Senada dengan Raja, Anggota BPSK Tanjungpinang Niaga Fardomuan Harianja menuturkan, pihaknya ke toko sembako tersebut, lantaran pemberitaan sudah cukup meresahkan masyarakat.
Apalagi, ungkap Niaga, persoalan ini sudah direspon oleh Gubernur Kepri dan Pj Wako Tanjungpinang Hasan.
“Kita sosialisasikan hak konsumen. Pak gubernur minta kita profesional, turun langsung pasca dilantik kemarin. Media sosial juga lagi ramai. Masak kita gak turun.

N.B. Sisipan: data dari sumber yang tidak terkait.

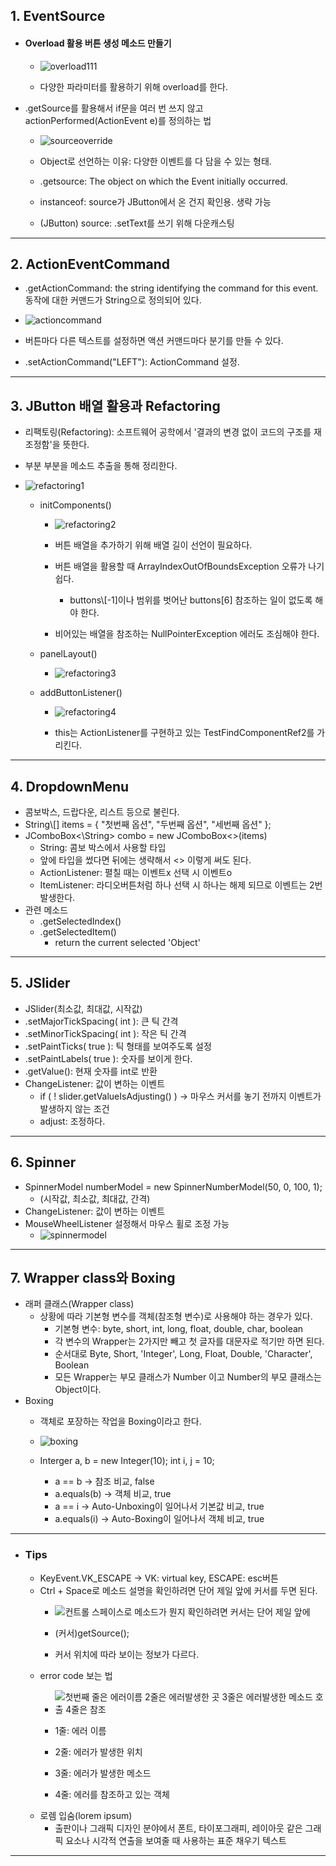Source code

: ## 1. EventSource 
- #### Overload 활용 버튼 생성 메소드 만들기
	- ![overload111](https://github.com/LeeKangHo1/My-Java-study/assets/171015955/bc50d741-7525-4678-b3a1-a92bf6f36607)

	- 다양한 파라미터를 활용하기 위해 overload를 한다.
- .getSource를 활용해서 if문을 여러 번 쓰지 않고 actionPerformed(ActionEvent e)를 정의하는 법
	- ![sourceoverride](https://github.com/LeeKangHo1/My-Java-study/assets/171015955/e8e7f0a7-1f0b-49b9-878d-a1ad780b4c91)

	- Object로 선언하는 이유: 다양한 이벤트를 다 담을 수 있는 형태.
	- .getsource: The object on which the Event initially occurred.
	- instanceof: source가 JButton에서 온 건지 확인용. 생략 가능
	- (JButton) source: .setText를 쓰기 위해 다운캐스팅

---
## 2. ActionEventCommand
- .getActionCommand: the string identifying the command for this event. 동작에 대한 커맨드가 String으로 정의되어 있다.
- ![actioncommand](https://github.com/LeeKangHo1/My-Java-study/assets/171015955/be63b753-506f-48b6-b291-e3e0032f53c6)

- 버튼마다 다른 텍스트를 설정하면 액션 커맨드마다 분기를 만들 수 있다.
- .setActionCommand("LEFT"): ActionCommand 설정.

---
## 3. JButton 배열 활용과 Refactoring
- 리팩토링(Refactoring): 소프트웨어 공학에서 '결과의 변경 없이 코드의 구조를 재조정함'을 뜻한다.
- 부분 부분을 메소드 추출을 통해 정리한다.
- ![refactoring1](https://github.com/LeeKangHo1/My-Java-study/assets/171015955/361215d3-9045-4cd3-8c8e-70acc92319c4)

	- initComponents()
		- ![refactoring2](https://github.com/LeeKangHo1/My-Java-study/assets/171015955/6130b133-3038-44b5-a058-6630a1c818db)

		- 버튼 배열을 추가하기 위해 배열 길이 선언이 필요하다.
		- 버튼 배열을 활용할 때 ArrayIndexOutOfBoundsException 오류가 나기 쉽다.
			- buttons\\\[-1]이나 범위를 벗어난 buttons\[6] 참조하는 일이 없도록 해야 한다.
		- 비어있는 배열을 참조하는 NullPointerException 에러도 조심해야 한다.
	- panelLayout()
		- ![refactoring3](https://github.com/LeeKangHo1/My-Java-study/assets/171015955/aeb0ea8f-3780-4b55-b407-6d36de21e050)

	- addButtonListener()
		- ![refactoring4](https://github.com/LeeKangHo1/My-Java-study/assets/171015955/a5ac3f25-e2df-4b61-8251-a1642b7db504)

		- this는 ActionListener를 구현하고 있는 TestFindComponentRef2를 가리킨다.


---
## 4. DropdownMenu
- 콤보박스, 드랍다운, 리스트 등으로 불린다.
- String\\\[] items = { "첫번째 옵션", "두번째 옵션", "세번째 옵션" };
- JComboBox<\String> combo = new JComboBox<>(items)
	- String: 콤보 박스에서 사용할 타입
	- 앞에 타입을 썼다면 뒤에는 생략해서 <> 이렇게 써도 된다.
	- ActionListener: 펼칠 때는 이벤트x 선택 시 이벤트o
	- ItemListener: 라디오버튼처럼 하나 선택 시 하나는 해제 되므로 이벤트는 2번 발생한다. 
- 관련 메소드
	- .getSelectedIndex()
	- .getSelectedItem()
		- return the current selected 'Object'

---
## 5. JSlider
 - JSlider(최소값, 최대값, 시작값) 
 - .setMajorTickSpacing( int ): 큰 틱 간격
 - .setMinorTickSpacing( int ): 작은 틱 간격
 - .setPaintTicks( true ): 틱 형태를 보여주도록 설정
 - .setPaintLabels( true ): 숫자를 보이게 한다.
 - .getValue(): 현재 숫자를 int로 반환
 - ChangeListener: 값이 변하는 이벤트
	 - if ( ! slider.getValueIsAdjusting() ) -> 마우스 커서를 놓기 전까지 이벤트가 발생하지 않는 조건
	 - adjust: 조정하다.

---
## 6. Spinner
-  SpinnerModel numberModel = new SpinnerNumberModel(50, 0, 100, 1);
	-  (시작값, 최소값, 최대값, 간격)
- ChangeListener: 값이 변하는 이벤트
- MouseWheelListener 설정해서 마우스 휠로 조정 가능
	- ![spinnermodel](https://github.com/LeeKangHo1/My-Java-study/assets/171015955/0173f1f5-8d2b-451e-8a7e-92aee7c38a41)


---
## 7. Wrapper class와 Boxing
- 래퍼 클래스(Wrapper class)
	- 상황에 따라 기본형 변수를 객체(참조형 변수)로 사용해야 하는 경우가 있다.
		- 기본형 변수: byte, short, int, long, float, double, char, boolean
		- 각 변수의 Wrapper는 2가지만 빼고 첫 글자를 대문자로 적기만 하면 된다.
		- 순서대로 Byte, Short, 'Integer', Long, Float, Double, 'Character', Boolean
		- 모든 Wrapper는 부모 클래스가 Number 이고 Number의 부모 클래스는 Object이다.
- Boxing
	- 객체로 포장하는 작업을 Boxing이라고 한다.
	- ![boxing](https://github.com/LeeKangHo1/My-Java-study/assets/171015955/bf2cfe62-8f6d-422b-9482-fca92a128a93)

	- Interger a, b = new Integer(10); int i, j = 10;
		- a == b -> 참조 비교, false
		- a.equals(b) -> 객체 비교, true
		- a == i -> Auto-Unboxing이 일어나서 기본값 비교, true
		- a.equals(i) -> Auto-Boxing이 일어나서 객체 비교, true

---
- ### Tips
	- KeyEvent.VK_ESCAPE -> VK: virtual key, ESCAPE: esc버튼
	- Ctrl + Space로 메소드 설명을 확인하려면 단어 제일 앞에 커서를 두면 된다.
		- ![컨트롤 스페이스로 메소드가 뭔지 확인하려면 커서는 단어 제일 앞에](https://github.com/LeeKangHo1/My-Java-study/assets/171015955/9d072ff8-f64f-451f-8e8e-dd3f4a9e7f23)

		- (커서)getSource();
		- 커서 위치에 따라 보이는 정보가 다르다.
	- error code 보는 법
		- ![첫번째 줄은 에러이름 2줄은 에러발생한 곳 3줄은 에러발생한 메소드 호출 4줄은 참조](https://github.com/LeeKangHo1/My-Java-study/assets/171015955/d70e7040-b893-42fb-aa1f-3670b76c9fd4)

		- 1줄: 에러 이름
		- 2줄: 에러가 발생한 위치
		- 3줄: 에러가 발생한 메소드
		- 4줄: 에러를 참조하고 있는 객체
	- 로렘 입숨(lorem ipsum)
		- 출판이나 그래픽 디자인 분야에서 폰트, 타이포그래피, 레이아웃 같은 그래픽 요소나 시각적 연출을 보여줄 때 사용하는 표준 채우기 텍스트

---
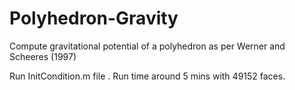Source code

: # Polyhedron-Gravity
Compute gravitational potential of a polyhedron as per Werner and Scheeres (1997)

Run InitCondition.m file . Run time around 5 mins with 49152 faces. 
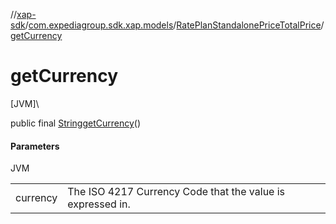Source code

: //[xap-sdk](../../../index.md)/[com.expediagroup.sdk.xap.models](../index.md)/[RatePlanStandalonePriceTotalPrice](index.md)/[getCurrency](get-currency.md)

# getCurrency

[JVM]\

public final [String](https://docs.oracle.com/javase/8/docs/api/java/lang/String.html)[getCurrency](get-currency.md)()

#### Parameters

JVM

| | |
|---|---|
| currency | The ISO 4217 Currency Code that the value is expressed in. |
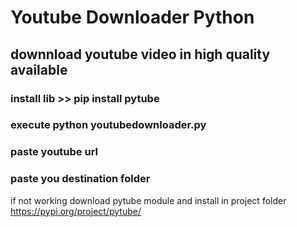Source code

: # Youtube Downloader Python
## downnload youtube video in high quality available

### install lib >>   pip install pytube
### execute python youtubedownloader.py
### paste youtube url
### paste you destination folder

if not working download pytube module and install in project folder
https://pypi.org/project/pytube/
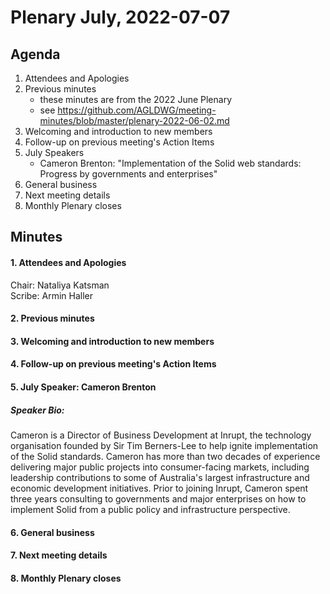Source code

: # Plenary July, 2022-07-07

## Agenda

1. Attendees and Apologies
2. Previous minutes
    * these minutes are from the 2022 June Plenary
    * see https://github.com/AGLDWG/meeting-minutes/blob/master/plenary-2022-06-02.md
3. Welcoming and introduction to new members
5. Follow-up on previous meeting's Action Items
6. July Speakers
    * Cameron Brenton: "Implementation of the Solid web standards: Progress by governments and enterprises"
7. General business 
8. Next meeting details
9. Monthly Plenary closes

## Minutes

#### 1. Attendees and Apologies

Chair: Nataliya Katsman  
Scribe: Armin Haller  

#### 2. Previous minutes

#### 3. Welcoming and introduction to new members

#### 4. Follow-up on previous meeting's Action Items

#### 5. July Speaker: Cameron Brenton

##### Speaker Bio:
Cameron is a Director of Business Development at Inrupt, the technology organisation founded by Sir Tim Berners-Lee to help ignite implementation of the Solid standards. Cameron has more than two decades of experience delivering major public projects into consumer-facing markets, including leadership contributions to some of Australia's largest infrastructure and economic development initiatives. Prior to joining Inrupt, Cameron spent three years consulting to governments and major enterprises on how to implement Solid from a public policy and infrastructure perspective. 

#### 6. General business 

#### 7. Next meeting details

#### 8. Monthly Plenary closes

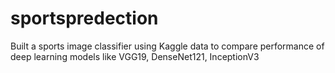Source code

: # sportspredection
Built a sports image classifier using Kaggle data to compare performance of deep learning models like  VGG19,  DenseNet121, InceptionV3
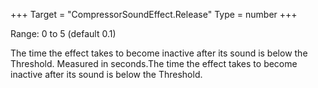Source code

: +++
Target = "CompressorSoundEffect.Release"
Type = number
+++

Range: 0 to 5 (default 0.1)The time the effect takes to become inactive after its sound is below the Threshold. Measured in seconds.The time the effect takes to become inactive after its sound is below the Threshold.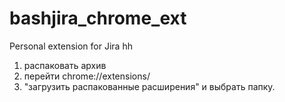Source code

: # bashjira_chrome_ext
Personal extension for Jira hh
1) распаковать архив
2) перейти chrome://extensions/
3) "загрузить распакованные расширения" и выбрать папку.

Ya maka itu kita turun sosialisasi,” jelas Niaga.
Disamping itu, salah satu konsumen yang tidak ingin disebutkan namanya mengaku, ada rasa berbeda usai mengkonsumsi beras yang biasanya dbeli dari salah satu toko beras di Tanjungpinang.
“Memang rasa beda. Masak beras Sunkist, biasanya nasinya lembut. Ini agak beda. Tapi masih bisalah dimakan,” ucapnya.
Sementara itu, dalam kunjungan BPSK Tanjungpinang tersebut, turut hadir Ketua BPSK Weldy Anugra Riawan, Wakil Ketua Raja Destry Kurniawan, Anggota BPSK Tanjungpinang Niaga Fardomuan Harianja, Fadel Lubis dan Taufiq.